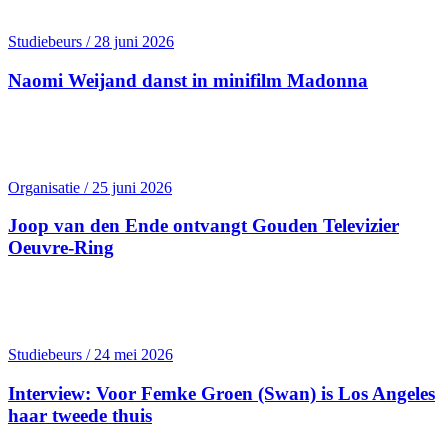
Studiebeurs / 28 juni 2026
Naomi Weijand danst in minifilm Madonna
Organisatie / 25 juni 2026
Joop van den Ende ontvangt Gouden Televizier
Oeuvre-Ring
Studiebeurs / 24 mei 2026
Interview: Voor Femke Groen (Swan) is Los Angeles
haar tweede thuis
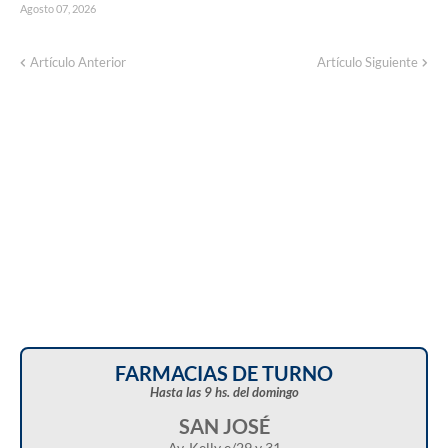
Agosto 07, 2026
Corte de energía programado para este
Artículo Anterior
Artículo Siguiente
domingo en distintos sectores de Balcarce
FARMACIAS DE TURNO
Hasta las 9 hs. del domingo
SAN JOSÉ
Av. Kelly e/29 y 31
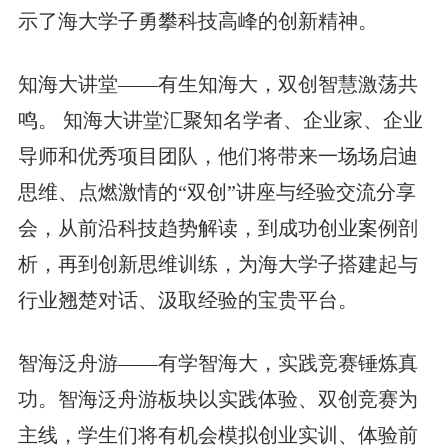
示了海大学子勇攀科技高峰的创新精神。
知海大讲堂——有生知海大，双创智慧激荡共
鸣。 知海大讲堂汇聚知名学者、企业家、企业
导师和优秀项目团队，他们将带来一场场启迪
思维、点燃激情的“双创”讲座与经验交流分享
会，从前沿科技趋势解读，到成功创业案例剖
析，再到创新思维训练，为海大学子搭建起与
行业翘楚对话、汲取经验的宝贵平台。
智海泛舟游——有学智海大，实践竞赛锤炼真
功。智海泛舟游板块以实践体验、双创竞赛为
主线，学生们将有机会模拟创业实训、体验前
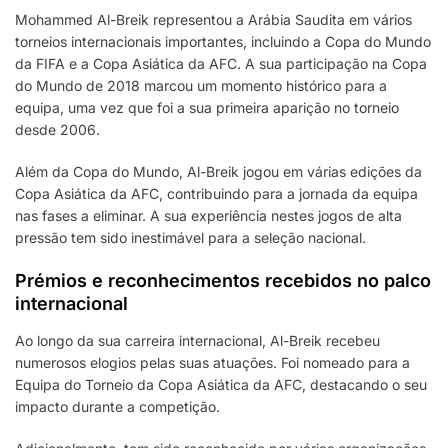
Mohammed Al-Breik representou a Arábia Saudita em vários
torneios internacionais importantes, incluindo a Copa do Mundo
da FIFA e a Copa Asiática da AFC. A sua participação na Copa
do Mundo de 2018 marcou um momento histórico para a
equipa, uma vez que foi a sua primeira aparição no torneio
desde 2006.
Além da Copa do Mundo, Al-Breik jogou em várias edições da
Copa Asiática da AFC, contribuindo para a jornada da equipa
nas fases a eliminar. A sua experiência nestes jogos de alta
pressão tem sido inestimável para a seleção nacional.
Prémios e reconhecimentos recebidos no palco
internacional
Ao longo da sua carreira internacional, Al-Breik recebeu
numerosos elogios pelas suas atuações. Foi nomeado para a
Equipa do Torneio da Copa Asiática da AFC, destacando o seu
impacto durante a competição.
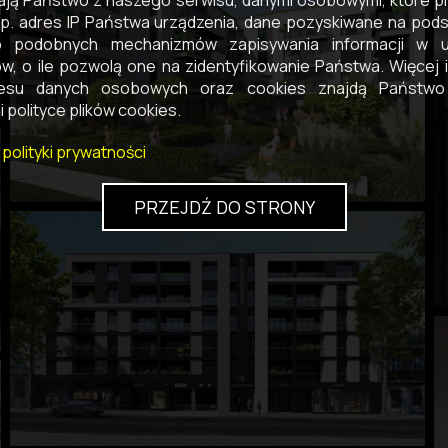
ają Państwo z naszego serwisu, danymi osobowymi, które 
p. adres IP Państwa urządzenia, dane pozyskiwane na pods
b podobnych mechanizmów zapisywania informacji w u
w, o ile pozwolą one na zidentyfikowanie Państwa. Więcej i
esu danych osobowych oraz cookies znajdą Państwo
i polityce plików cookies.
 polityki prywatności
PRZEJDŹ DO STRONY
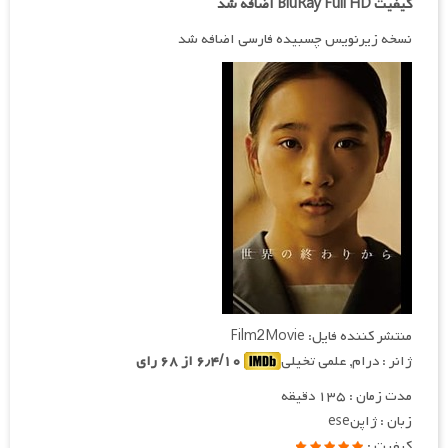
کیفیت BluRay Full HD اضافه شد
نسخه زیرنویس چسبیده فارسی اضافه شد
منتشر کننده فایل: Film2Movie
ژانر : درام, علمی تخیلی
۶٫۴/۱۰ از ۶۸ رای
مدت زمان : ۱۳۵ دقیقه
زبان : ژاپنese
کیفیت :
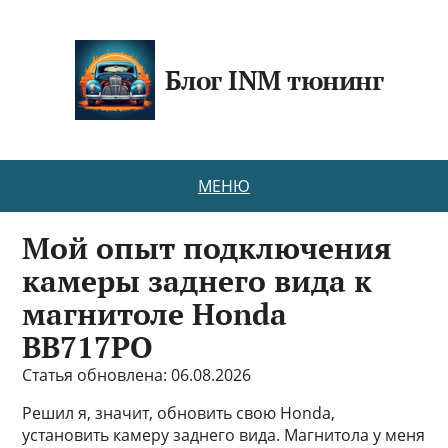
Блог INM тюнинг
МЕНЮ
Мой опыт подключения
камеры заднего вида к
магнитоле Honda
BB717PO
Статья обновлена: 06.08.2026
Решил я, значит, обновить свою Honda,
установить камеру заднего вида. Магнитола у меня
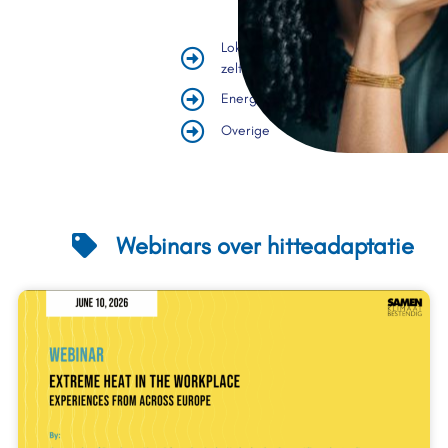
Lokale
zelflevering
Energiebesparing
Overige
Webinars over hitteadaptatie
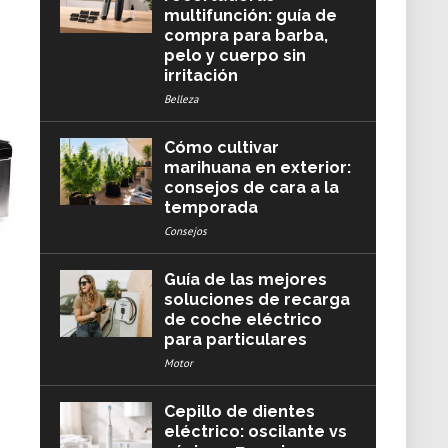
multifunción: guía de
compra para barba,
pelo y cuerpo sin
irritación
Belleza
Cómo cultivar
marihuana en exterior:
consejos de cara a la
temporada
Consejos
Guía de las mejores
soluciones de recarga
de coche eléctrico
para particulares
Motor
Cepillo de dientes
eléctrico: oscilante vs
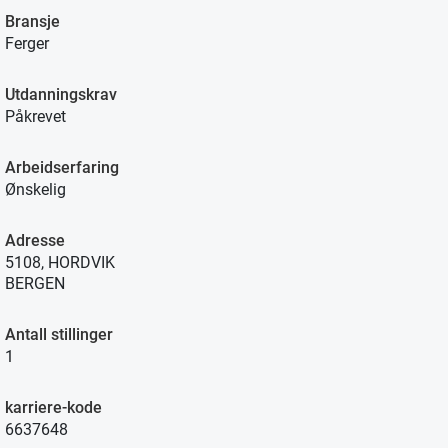
Bransje
Ferger
Utdanningskrav
Påkrevet
Arbeidserfaring
Ønskelig
Adresse
5108, HORDVIK
BERGEN
Antall stillinger
1
karriere-kode
6637648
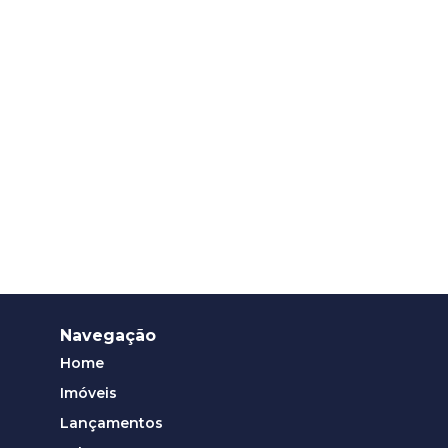
Navegação
Home
Imóveis
Lançamentos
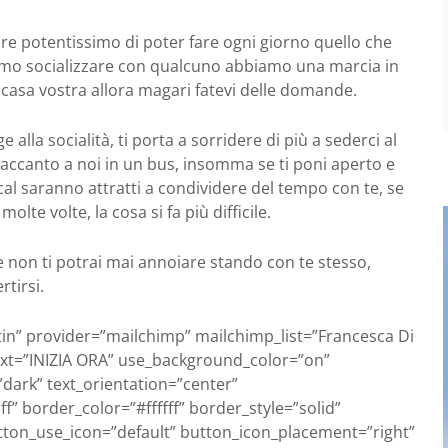
ore potentissimo di poter fare ogni giorno quello che
amo socializzare con qualcuno abbiamo una marcia in
a casa vostra allora magari fatevi delle domande.
alla socialità, ti porta a sorridere di più a sederci al
e accanto a noi in un bus, insomma se ti poni aperto e
ocal saranno attratti a condividere del tempo con te, se
lte volte, la cosa si fa più difficile.
 non ti potrai mai annoiare stando con te stesso,
tirsi.
tin” provider=”mailchimp” mailchimp_list=”Francesca Di
ext=”INIZIA ORA” use_background_color=”on”
ark” text_orientation=”center”
” border_color=”#ffffff” border_style=”solid”
tton_use_icon=”default” button_icon_placement=”right”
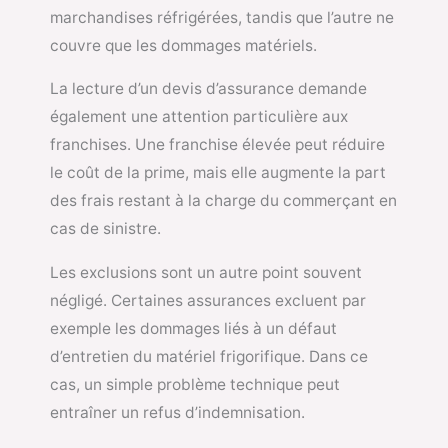
marchandises réfrigérées, tandis que l’autre ne
couvre que les dommages matériels.
La lecture d’un devis d’assurance demande
également une attention particulière aux
franchises. Une franchise élevée peut réduire
le coût de la prime, mais elle augmente la part
des frais restant à la charge du commerçant en
cas de sinistre.
Les exclusions sont un autre point souvent
négligé. Certaines assurances excluent par
exemple les dommages liés à un défaut
d’entretien du matériel frigorifique. Dans ce
cas, un simple problème technique peut
entraîner un refus d’indemnisation.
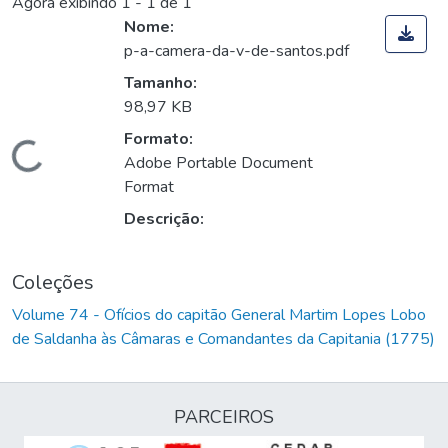
Agora exibindo
1 - 1 de 1
Nome:
p-a-camera-da-v-de-santos.pdf
Tamanho:
98,97 KB
Formato:
Carregando...
Adobe Portable Document
Format
Descrição:
Coleções
Volume 74 - Ofícios do capitão General Martim Lopes Lobo
de Saldanha às Câmaras e Comandantes da Capitania (1775)
PARCEIROS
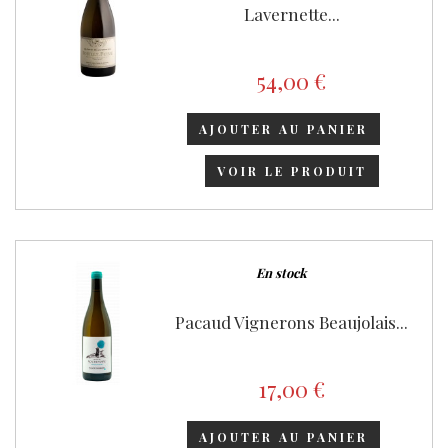
Lavernette...
54,00 €
AJOUTER AU PANIER
VOIR LE PRODUIT
En stock
Pacaud Vignerons Beaujolais...
17,00 €
AJOUTER AU PANIER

------------------------------

Switch "Studiebeurs" to "Nieuws" everywhere it appears in the data above, change nothing else, and give the lines again without the pictures.

• [Response to the task]
Nieuws / 28 juni 2026
Naomi Weijand danst in minifilm Madonna
Organisatie / 25 juni 2026
Joop van den Ende ontvangt Gouden Televizier
Oeuvre-Ring
Nieuws / 24 mei 2026
Interview: Voor Femke Groen (Swan) is Los Angeles
haar tweede thuis
Agosto 07, 2026
Corte de energía programado para este
Artículo Anterior
Artículo Siguiente
domingo en distintos sectores de Balcarce
FARMACIAS DE TURNO
Hasta las 9 hs. del domingo
SAN JOSÉ
Av. Kelly e/29 y 31
示了海大学子勇攀科技高峰的创新精神。
知海大讲堂——有生知海大，双创智慧激荡共
鸣。 知海大讲堂汇聚知名学者、企业家、企业
导师和优秀项目团队，他们将带来一场场启迪
思维、点燃激情的“双创”讲座与经验交流分享
会，从前沿科技趋势解读，到成功创业案例剖
析，再到创新思维训练，为海大学子搭建起与
行业翘楚对话、汲取经验的宝贵平台。
智海泛舟游——有学智海大，实践竞赛锤炼真
功。智海泛舟游板块以实践体验、双创竞赛为
主线，学生们将有机会模拟创业实训、体验前
Mohammed Al-Breik representou a Arábia Saudita em vários
torneios internacionais importantes, incluindo a Copa do Mundo
da FIFA e a Copa Asiática da AFC. A sua participação na Copa
do Mundo de 2018 marcou um momento histórico para a
equipa, uma vez que foi a sua primeira aparição no torneio
desde 2006.
Além da Copa do Mundo, Al-Breik jogou em várias edições da
Copa Asiática da AFC, contribuindo para a jornada da equipa
nas fases a eliminar. A sua experiência nestes jogos de alta
pressão tem sido inestimável para a seleção nacional.
Prémios e reconhecimentos recebidos no palco
internacional
Ao longo da sua carreira internacional, Al-Breik recebeu
numerosos elogios pelas suas atuações. Foi nomeado para a
Equipa do Torneio da Copa Asiática da AFC, destacando o seu
impacto durante a competição.
ają Państwo z naszego serwisu, danymi osobowymi, które 
p. adres IP Państwa urządzenia, dane pozyskiwane na pods
b podobnych mechanizmów zapisywania informacji w u
w, o ile pozwolą one na zidentyfikowanie Państwa. Więcej i
esu danych osobowych oraz cookies znajdą Państwo
i polityce plików cookies.
 polityki prywatności
PRZEJDŹ DO STRONY
کیفیت BluRay Full HD اضافه شد
نسخه زیرنویس چسبیده فارسی اضافه شد
منتشر کننده فایل: Film2Movie
ژانر : درام, علمی تخیلی
۶٫۴/۱۰ از ۶۸ رای
مدت زمان : ۱۳۵ دقیقه
زبان : ژاپنese
کیفیت :
Блог INM тюнинг
МЕНЮ
Мой опыт подключения
камеры заднего вида к
магнитоле Honda
BB717PO
Статья обновлена: 06.08.2026
Решил я, значит, обновить свою Honda,
установить камеру заднего вида. Магнитола у меня
Lokale
zelflevering
Energiebesparing
Overige
Webinars over hitteadaptatie
multifunción: guía de
compra para barba,
pelo y cuerpo sin
irritación
Belleza
Cómo cultivar
marihuana en exterior:
consejos de cara a la
temporada
Consejos
Guía de las mejores
soluciones de recarga
de coche eléctrico
para particulares
Motor
Cepillo de dientes
eléctrico: oscilante vs
Bransje
Ferger
Utdanningskrav
Påkrevet
Arbeidserfaring
Ønskelig
Adresse
5108, HORDVIK
BERGEN
Antall stillinger
1
karriere-kode
6637648
Navegação
Home
Imóveis
Lançamentos
ore potentissimo di poter fare ogni giorno quello che
amo socializzare con qualcuno abbiamo una marcia in
a casa vostra allora magari fatevi delle domande.
alla socialità, ti porta a sorridere di più a sederci al
e accanto a noi in un bus, insomma se ti poni aperto e
ocal saranno attratti a condividere del tempo con te, se
lte volte, la cosa si fa più difficile.
 non ti potrai mai annoiare stando con te stesso,
tirsi.
tin” provider=”mailchimp” mailchimp_list=”Francesca Di
ext=”INIZIA ORA” use_background_color=”on”
ark” text_orientation=”center”
” border_color=”#ffffff” border_style=”solid”
tton_use_icon=”default” button_icon_placement=”right”
marchandises réfrigérées, tandis que l’autre ne
couvre que les dommages matériels.
La lecture d’un devis d’assurance demande
également une attention particulière aux
franchises. Une franchise élevée peut réduire
le coût de la prime, mais elle augmente la part
des frais restant à la charge du commerçant en
cas de sinistre.
Les exclusions sont un autre point souvent
négligé. Certaines assurances excluent par
exemple les dommages liés à un défaut
d’entretien du matériel frigorifique. Dans ce
cas, un simple problème technique peut
entraîner un refus d’indemnisation.
Agora exibindo
1 - 1 de 1
Nome:
p-a-camera-da-v-de-santos.pdf
Tamanho:
98,97 KB
Formato:
Carregando...
Adobe Portable Document
Format
Descrição:
Coleções
Volume 74 - Ofícios do capitão General Martim Lopes Lobo
de Saldanha às Câmaras e Comandantes da Capitania (1775)
PARCEIROS
Lavernette...
54,00 €
AJOUTER AU PANIER
VOIR LE PRODUIT
En stock
Pacaud Vignerons Beaujolais...
17,00 €
AJOUTER AU PANIER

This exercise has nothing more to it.